▶ **Document text**:
DAVID PYETT (1928-2021) MEMORIAL CONCERT
A joyous celebration!
It was a joy to welcome Paul Lewis back to the King’s Hall last Wednesday, to the hall where he made his concerto debut with the Airedale Symphony Orchestra 35 years ago. The Ilkley Concert Club was celebrating the contribution that their recently deceased President, David Pyett, had made to the success of the Club over 75 years. There was no better way to do this than to host a recital by one of our leading pianists – and one of David’s favourites!
The large audience – this was the Club’s first full concert since the pandemic – listened in rapt attention to an adventurous programme which contained works by Chopin, Debussy and Sibelius as well as two Beethoven sonatas. The rarely-played Sibelius bagatelles are a delightful set, with echoes of his choral writing in the Lied and Nordic atmosphere in the Impromptu as well as plenty of energy and gaiety in the waltz and march movements. Paul gave each its own distinct character as well as making light of the complexity of the piano writing. This was equally true of Debussy’s Children’s Corner suite which followed, the delicacy of Snow is dancing and the brief lyricism of The Little Shepherd culminated in the exuberance of the final Cakewalk with its complex ragtime rhythms.

▶ **Given entries**:
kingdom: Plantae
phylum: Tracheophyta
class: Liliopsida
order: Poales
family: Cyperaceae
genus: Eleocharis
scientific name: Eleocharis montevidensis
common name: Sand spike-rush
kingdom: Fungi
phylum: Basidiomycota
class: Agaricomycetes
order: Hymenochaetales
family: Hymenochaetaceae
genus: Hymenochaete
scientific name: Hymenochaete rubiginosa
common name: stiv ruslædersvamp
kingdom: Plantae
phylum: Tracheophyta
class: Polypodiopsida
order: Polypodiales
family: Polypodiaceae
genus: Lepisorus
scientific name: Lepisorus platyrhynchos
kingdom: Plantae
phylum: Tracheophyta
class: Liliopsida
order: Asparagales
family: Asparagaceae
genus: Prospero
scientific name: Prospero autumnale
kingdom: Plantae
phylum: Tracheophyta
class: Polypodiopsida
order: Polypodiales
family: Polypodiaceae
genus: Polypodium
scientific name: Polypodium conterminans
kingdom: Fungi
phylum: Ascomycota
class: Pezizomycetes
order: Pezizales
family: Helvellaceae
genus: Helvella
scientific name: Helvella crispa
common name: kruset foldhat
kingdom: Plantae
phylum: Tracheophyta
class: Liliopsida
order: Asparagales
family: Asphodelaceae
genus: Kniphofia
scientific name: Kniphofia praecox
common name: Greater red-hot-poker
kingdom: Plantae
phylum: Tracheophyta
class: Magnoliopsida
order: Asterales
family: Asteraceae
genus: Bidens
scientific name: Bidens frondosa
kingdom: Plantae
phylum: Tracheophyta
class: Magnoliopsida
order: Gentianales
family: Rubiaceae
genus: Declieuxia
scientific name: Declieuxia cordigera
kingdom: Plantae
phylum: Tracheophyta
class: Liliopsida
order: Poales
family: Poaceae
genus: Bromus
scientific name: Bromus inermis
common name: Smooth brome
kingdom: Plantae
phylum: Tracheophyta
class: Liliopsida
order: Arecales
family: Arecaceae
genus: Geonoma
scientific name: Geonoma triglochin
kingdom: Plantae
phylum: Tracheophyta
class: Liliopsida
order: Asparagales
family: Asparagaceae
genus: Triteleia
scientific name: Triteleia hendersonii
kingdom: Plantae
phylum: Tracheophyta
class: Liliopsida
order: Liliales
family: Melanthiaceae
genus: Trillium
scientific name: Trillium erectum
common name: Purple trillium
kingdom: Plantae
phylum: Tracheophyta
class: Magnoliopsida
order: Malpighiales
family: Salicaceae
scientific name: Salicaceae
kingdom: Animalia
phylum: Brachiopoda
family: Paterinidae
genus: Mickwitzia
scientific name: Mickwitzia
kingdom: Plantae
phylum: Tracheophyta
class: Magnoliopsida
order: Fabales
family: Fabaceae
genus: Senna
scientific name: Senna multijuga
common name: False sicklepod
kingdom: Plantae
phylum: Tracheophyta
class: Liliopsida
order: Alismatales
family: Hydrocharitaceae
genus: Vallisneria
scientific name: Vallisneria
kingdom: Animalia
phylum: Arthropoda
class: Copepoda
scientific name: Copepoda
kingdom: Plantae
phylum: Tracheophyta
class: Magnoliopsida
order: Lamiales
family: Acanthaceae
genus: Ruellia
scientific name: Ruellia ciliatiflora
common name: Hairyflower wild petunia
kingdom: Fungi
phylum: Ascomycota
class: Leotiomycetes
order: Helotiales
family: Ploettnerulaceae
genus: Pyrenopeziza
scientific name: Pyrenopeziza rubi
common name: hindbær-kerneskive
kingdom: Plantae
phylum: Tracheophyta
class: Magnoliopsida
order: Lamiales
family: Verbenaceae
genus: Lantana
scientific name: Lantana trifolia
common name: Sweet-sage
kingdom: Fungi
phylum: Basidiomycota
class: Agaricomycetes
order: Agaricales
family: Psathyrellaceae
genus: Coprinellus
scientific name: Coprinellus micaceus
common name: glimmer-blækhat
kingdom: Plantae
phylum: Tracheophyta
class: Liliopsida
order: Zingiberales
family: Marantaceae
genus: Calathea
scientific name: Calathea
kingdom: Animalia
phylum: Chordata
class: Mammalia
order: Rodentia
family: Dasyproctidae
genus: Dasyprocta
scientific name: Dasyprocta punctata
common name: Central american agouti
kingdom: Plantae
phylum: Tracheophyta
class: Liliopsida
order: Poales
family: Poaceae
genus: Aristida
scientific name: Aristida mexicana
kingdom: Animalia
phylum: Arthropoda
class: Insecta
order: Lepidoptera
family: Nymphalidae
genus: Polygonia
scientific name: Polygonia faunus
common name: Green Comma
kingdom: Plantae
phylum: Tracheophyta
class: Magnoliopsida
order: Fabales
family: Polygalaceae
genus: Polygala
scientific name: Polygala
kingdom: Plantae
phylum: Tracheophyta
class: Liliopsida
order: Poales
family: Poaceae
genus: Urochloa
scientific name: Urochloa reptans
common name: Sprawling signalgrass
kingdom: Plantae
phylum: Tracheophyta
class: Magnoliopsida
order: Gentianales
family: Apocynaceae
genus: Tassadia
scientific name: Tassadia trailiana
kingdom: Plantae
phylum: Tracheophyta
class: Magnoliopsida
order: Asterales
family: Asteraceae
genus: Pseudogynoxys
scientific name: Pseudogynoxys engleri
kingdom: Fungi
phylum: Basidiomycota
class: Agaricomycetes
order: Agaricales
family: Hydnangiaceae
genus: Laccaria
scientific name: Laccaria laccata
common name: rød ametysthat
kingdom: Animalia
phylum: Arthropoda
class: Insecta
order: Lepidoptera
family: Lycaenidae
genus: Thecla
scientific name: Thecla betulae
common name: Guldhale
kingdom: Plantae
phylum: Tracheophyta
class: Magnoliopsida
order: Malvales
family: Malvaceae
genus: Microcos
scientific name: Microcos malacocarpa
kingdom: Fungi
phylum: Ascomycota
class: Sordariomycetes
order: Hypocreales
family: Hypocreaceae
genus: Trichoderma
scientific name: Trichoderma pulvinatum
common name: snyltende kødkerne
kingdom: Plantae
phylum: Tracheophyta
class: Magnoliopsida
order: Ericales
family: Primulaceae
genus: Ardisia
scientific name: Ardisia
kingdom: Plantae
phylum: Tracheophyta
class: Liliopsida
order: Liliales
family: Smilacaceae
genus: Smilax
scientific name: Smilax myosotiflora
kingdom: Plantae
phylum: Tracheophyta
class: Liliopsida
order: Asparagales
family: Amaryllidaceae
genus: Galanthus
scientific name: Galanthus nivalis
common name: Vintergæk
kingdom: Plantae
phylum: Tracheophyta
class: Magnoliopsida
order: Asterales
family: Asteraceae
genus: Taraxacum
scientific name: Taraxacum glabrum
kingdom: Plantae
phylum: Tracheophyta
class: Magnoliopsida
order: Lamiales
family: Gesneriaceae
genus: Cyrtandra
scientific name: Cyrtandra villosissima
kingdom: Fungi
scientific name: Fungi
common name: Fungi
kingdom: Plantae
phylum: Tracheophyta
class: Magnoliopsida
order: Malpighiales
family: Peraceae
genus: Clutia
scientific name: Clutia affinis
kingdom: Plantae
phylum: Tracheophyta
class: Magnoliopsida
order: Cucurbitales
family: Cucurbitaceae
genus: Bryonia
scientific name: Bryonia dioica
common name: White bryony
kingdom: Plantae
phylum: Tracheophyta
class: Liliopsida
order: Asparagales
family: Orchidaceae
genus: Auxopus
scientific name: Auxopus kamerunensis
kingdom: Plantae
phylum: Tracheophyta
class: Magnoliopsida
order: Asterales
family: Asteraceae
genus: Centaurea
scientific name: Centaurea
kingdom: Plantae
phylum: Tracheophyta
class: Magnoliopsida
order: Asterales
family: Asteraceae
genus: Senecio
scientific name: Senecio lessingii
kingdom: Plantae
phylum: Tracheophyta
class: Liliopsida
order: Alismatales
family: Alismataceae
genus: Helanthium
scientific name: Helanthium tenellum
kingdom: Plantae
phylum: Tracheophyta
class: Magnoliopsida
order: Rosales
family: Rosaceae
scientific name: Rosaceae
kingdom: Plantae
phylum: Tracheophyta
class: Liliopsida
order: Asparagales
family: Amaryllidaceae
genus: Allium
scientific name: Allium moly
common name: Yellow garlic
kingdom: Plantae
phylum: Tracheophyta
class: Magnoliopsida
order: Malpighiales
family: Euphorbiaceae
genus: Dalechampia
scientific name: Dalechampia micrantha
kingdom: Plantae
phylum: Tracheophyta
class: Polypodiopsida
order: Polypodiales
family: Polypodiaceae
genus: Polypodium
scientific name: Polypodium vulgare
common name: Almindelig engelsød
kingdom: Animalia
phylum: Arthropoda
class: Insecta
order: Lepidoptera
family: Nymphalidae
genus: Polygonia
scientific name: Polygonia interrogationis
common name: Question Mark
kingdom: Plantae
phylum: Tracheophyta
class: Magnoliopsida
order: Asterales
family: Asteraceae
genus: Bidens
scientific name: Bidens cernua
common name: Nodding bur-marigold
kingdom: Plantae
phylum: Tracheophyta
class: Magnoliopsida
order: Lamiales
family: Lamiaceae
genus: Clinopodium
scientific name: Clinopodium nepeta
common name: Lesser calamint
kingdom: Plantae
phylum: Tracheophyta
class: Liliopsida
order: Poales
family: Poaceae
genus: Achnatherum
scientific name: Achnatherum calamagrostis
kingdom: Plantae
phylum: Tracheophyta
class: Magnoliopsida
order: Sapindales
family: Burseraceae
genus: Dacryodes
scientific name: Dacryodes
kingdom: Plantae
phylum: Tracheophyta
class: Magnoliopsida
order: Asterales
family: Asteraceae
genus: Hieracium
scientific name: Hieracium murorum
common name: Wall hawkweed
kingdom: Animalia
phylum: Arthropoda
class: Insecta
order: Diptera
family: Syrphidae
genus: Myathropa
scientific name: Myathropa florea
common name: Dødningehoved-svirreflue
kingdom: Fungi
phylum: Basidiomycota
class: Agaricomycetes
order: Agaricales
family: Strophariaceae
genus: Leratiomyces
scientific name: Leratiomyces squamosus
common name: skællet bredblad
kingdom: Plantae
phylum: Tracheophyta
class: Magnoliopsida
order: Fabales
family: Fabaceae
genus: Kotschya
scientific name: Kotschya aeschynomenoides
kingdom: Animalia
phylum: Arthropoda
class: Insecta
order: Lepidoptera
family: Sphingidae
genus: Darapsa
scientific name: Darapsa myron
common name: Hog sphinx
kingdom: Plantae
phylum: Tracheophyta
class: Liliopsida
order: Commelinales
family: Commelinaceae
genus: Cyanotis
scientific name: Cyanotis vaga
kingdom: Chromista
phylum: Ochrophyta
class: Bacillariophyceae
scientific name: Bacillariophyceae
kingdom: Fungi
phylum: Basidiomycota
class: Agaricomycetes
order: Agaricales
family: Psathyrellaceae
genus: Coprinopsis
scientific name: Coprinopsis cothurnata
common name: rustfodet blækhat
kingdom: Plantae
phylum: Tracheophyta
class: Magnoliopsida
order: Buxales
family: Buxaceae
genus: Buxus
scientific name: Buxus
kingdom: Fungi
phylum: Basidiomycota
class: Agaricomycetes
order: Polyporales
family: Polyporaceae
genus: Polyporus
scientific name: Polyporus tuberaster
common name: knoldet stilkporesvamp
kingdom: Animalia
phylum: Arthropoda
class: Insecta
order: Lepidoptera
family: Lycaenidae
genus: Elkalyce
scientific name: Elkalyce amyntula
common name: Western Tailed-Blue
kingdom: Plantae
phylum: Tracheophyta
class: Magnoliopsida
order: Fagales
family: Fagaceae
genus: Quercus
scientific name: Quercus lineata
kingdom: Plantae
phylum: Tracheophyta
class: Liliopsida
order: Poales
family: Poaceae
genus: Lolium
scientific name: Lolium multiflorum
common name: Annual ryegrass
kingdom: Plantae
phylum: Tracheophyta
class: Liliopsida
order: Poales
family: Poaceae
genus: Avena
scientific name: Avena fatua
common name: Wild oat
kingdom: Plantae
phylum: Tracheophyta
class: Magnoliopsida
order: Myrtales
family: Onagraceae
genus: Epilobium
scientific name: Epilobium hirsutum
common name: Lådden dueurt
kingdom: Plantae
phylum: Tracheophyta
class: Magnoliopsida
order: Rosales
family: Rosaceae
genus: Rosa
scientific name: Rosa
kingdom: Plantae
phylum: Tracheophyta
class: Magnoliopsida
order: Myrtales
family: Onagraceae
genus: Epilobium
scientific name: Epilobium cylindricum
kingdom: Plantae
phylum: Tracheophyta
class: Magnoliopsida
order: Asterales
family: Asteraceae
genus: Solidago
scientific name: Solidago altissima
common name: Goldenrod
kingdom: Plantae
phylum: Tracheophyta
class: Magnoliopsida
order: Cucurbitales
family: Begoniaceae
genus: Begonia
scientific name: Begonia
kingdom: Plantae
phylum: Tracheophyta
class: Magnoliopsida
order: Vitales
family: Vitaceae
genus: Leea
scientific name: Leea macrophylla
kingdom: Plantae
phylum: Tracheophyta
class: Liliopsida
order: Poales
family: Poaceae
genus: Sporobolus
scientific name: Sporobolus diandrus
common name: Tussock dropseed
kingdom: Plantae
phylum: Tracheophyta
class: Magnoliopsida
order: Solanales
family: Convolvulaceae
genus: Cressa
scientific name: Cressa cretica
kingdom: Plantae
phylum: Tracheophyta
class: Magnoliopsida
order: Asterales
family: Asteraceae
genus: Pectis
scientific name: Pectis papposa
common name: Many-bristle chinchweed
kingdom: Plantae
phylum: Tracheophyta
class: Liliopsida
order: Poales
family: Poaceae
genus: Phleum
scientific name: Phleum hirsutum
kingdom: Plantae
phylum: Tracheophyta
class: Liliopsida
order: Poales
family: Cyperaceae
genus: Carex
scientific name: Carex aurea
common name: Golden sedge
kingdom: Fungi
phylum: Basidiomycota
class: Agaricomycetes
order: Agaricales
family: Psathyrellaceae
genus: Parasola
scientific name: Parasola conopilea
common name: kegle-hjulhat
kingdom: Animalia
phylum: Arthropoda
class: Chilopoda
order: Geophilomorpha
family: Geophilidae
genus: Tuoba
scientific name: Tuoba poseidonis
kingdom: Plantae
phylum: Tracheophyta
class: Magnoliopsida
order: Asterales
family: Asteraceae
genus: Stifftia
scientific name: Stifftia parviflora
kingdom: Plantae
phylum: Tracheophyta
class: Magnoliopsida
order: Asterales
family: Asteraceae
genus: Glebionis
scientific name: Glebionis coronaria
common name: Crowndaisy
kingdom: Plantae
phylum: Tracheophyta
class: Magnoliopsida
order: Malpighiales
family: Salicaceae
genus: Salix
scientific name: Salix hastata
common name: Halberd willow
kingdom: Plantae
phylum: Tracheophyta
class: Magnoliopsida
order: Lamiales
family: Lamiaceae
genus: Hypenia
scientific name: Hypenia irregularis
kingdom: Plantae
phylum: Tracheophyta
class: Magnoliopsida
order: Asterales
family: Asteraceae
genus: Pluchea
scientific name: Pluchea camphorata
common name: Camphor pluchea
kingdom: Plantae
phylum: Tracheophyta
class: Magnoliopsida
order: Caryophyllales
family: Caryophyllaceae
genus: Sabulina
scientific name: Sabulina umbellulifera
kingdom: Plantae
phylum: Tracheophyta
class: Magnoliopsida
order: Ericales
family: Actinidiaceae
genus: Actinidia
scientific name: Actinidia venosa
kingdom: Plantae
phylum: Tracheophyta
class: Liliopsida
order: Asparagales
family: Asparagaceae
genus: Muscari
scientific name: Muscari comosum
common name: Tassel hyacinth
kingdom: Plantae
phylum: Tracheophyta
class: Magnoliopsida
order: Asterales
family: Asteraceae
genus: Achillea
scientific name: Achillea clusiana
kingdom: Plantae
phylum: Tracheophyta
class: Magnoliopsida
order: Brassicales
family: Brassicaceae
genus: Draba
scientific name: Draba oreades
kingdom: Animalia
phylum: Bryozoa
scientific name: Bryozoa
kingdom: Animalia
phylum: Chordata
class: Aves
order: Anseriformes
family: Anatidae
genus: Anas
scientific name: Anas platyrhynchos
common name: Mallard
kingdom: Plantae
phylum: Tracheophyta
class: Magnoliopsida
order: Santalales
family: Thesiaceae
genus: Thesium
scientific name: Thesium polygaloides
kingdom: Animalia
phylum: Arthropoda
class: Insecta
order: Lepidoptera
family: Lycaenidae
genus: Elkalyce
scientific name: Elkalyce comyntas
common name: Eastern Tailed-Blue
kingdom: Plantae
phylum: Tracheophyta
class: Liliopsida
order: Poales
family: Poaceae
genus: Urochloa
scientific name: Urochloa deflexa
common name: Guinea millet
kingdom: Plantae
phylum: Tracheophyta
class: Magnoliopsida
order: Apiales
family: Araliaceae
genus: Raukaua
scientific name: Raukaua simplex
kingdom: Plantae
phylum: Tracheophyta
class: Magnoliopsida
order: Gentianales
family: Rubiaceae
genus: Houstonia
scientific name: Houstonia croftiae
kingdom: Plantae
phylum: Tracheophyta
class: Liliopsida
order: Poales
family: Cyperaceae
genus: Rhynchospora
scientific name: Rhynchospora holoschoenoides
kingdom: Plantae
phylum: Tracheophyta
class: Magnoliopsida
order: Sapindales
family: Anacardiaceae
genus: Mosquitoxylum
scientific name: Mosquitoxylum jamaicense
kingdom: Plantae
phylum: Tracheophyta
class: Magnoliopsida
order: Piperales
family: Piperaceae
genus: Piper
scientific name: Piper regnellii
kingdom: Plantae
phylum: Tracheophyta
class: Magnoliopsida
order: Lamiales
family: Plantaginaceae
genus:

▶ **Task requirements**:
a) According to the concert review, how many years ago did Paul Lewis make his concerto debut at the King's Hall?
b) Translate this sentence from the concert review into French: "The Ilkley Concert Club was celebrating the contribution that their recently deceased President, David Pyett, had made to the success of the Club over 75 years."

▶ **Responses**:
a) 35 years ago

b) L'Ilkley Concert Club célébrait la contribution que son président récemment décédé, David Pyett, avait apportée au succès du club pendant 75 ans.